▶ _WORK REQUEST_:
For every line in the entries that contains "Gross", show the whole line.

▶ _MATERIAL FOR THE TASK_:
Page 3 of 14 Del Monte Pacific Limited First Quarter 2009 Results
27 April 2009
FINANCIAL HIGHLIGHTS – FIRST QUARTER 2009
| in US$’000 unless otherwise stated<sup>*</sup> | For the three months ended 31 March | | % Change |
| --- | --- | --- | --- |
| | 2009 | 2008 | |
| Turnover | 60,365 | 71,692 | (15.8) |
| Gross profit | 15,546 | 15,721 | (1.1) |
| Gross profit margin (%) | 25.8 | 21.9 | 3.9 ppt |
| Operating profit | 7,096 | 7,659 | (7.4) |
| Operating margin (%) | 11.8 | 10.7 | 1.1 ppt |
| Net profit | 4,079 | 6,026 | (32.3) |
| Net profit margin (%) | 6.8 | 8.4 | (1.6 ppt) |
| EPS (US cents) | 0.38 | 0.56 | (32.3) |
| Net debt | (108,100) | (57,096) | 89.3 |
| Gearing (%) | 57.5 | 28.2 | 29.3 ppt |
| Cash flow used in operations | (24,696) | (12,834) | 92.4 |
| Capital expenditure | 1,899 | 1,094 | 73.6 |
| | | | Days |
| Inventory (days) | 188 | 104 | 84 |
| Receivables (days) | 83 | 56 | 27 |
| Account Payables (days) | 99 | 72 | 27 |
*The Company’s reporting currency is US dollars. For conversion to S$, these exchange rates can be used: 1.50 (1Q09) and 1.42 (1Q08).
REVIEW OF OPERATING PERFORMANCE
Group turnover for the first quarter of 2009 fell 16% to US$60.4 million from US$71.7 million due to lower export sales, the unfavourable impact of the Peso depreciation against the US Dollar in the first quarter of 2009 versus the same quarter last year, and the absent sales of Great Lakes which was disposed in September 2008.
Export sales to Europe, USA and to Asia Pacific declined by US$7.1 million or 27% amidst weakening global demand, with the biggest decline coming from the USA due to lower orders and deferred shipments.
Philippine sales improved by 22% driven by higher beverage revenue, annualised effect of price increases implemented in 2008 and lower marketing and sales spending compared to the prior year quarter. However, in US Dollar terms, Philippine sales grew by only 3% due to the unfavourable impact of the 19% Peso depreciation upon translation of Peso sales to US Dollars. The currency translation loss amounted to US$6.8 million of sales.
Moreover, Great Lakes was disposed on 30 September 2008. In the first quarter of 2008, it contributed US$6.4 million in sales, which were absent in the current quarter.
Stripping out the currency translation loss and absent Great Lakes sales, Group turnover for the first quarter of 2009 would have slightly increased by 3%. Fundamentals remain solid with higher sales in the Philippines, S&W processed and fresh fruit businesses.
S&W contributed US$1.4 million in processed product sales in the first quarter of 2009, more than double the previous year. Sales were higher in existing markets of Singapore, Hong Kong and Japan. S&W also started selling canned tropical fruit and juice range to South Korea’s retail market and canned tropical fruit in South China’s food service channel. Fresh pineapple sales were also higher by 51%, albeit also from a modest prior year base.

▶ _TASK RESPONSE_:
| Gross profit | 15,546 | 15,721 | (1.1) |
| Gross profit margin (%) | 25.8 | 21.9 | 3.9 ppt |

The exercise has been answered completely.